Investors complain about policy uncertainty, in particular regarding the supply and cost of energy. Germany’s manufacturing sector had already been falling steadily before the loss of cheap gas from Russia hit it even harder. After the closure of nuclear power plants, many firms are looking for relocation to greener and cheaper pastures until the windmills promised by politicians to meet the target of 80 percent renewables are built. The future of commercial relations with China is also unclear given heightened geopolitical risks.

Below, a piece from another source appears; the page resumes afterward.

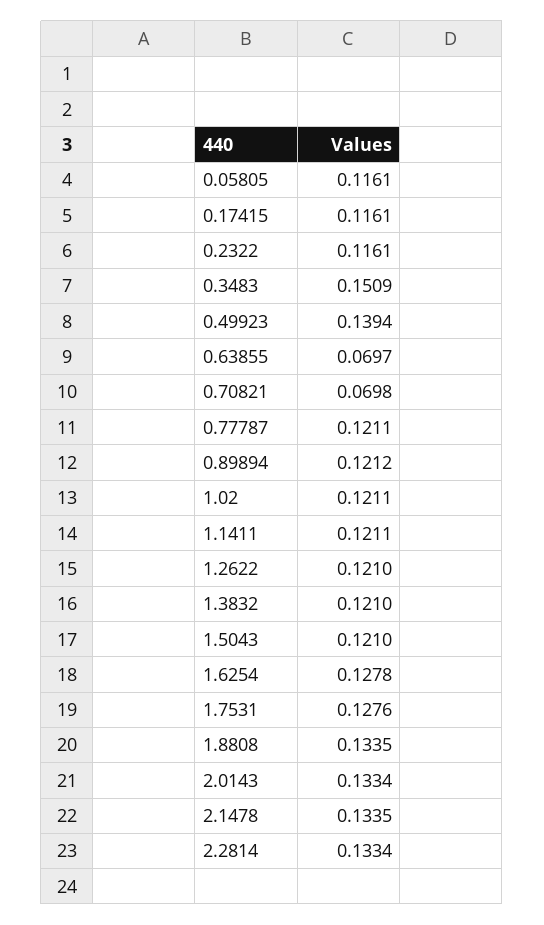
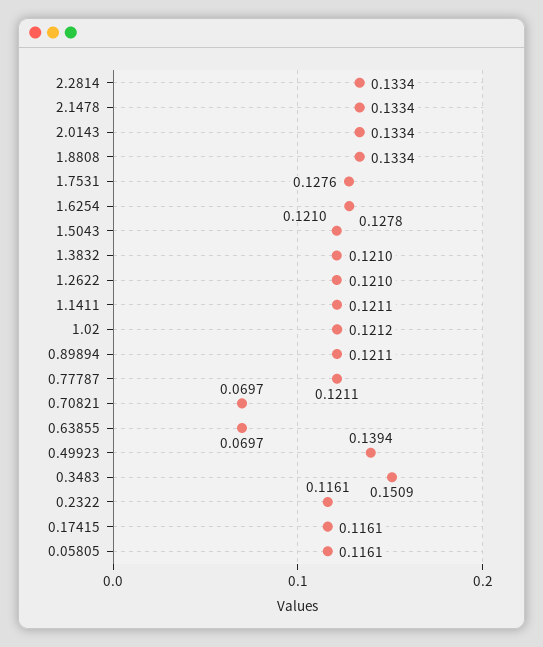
0.70821: 0.0698 -> 0.0697
0.89894: 0.1212 -> 0.1211
1.02: 0.1211 -> 0.1212
1.8808: 0.1335 -> 0.1334
2.1478: 0.1335 -> 0.1334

Most important, a deteriorating business environment discourages investment. Stifling bureaucracy, red tape, and a heavy tax burden propping up the bloated welfare system reduce economic freedom and drive investment away. According to the Global Competitiveness Index, Germany fares relatively poorly in international comparison in terms of information and communication technology adoption, labor market rigidities, and labor taxation. As a result, Germany now provides dozens of billions in subsidies to attract foreign investment in high-tech sectors such as chipmaking and EVs.

Conclusion

Many years of interventionist green policies and reform backtracking coupled with a traditional heavy government footprint have dented Germany’s manufacturing competitiveness. Analysts remain optimistic about Germany’s capacity to reinvent itself based on the resilience of its innovative “Mittelstand” and still-favorable fiscal position. However, rather than subsidizing investment and the interventionist green agenda, Germany should heed the lessons of the early 2000s and choose market-oriented reforms again.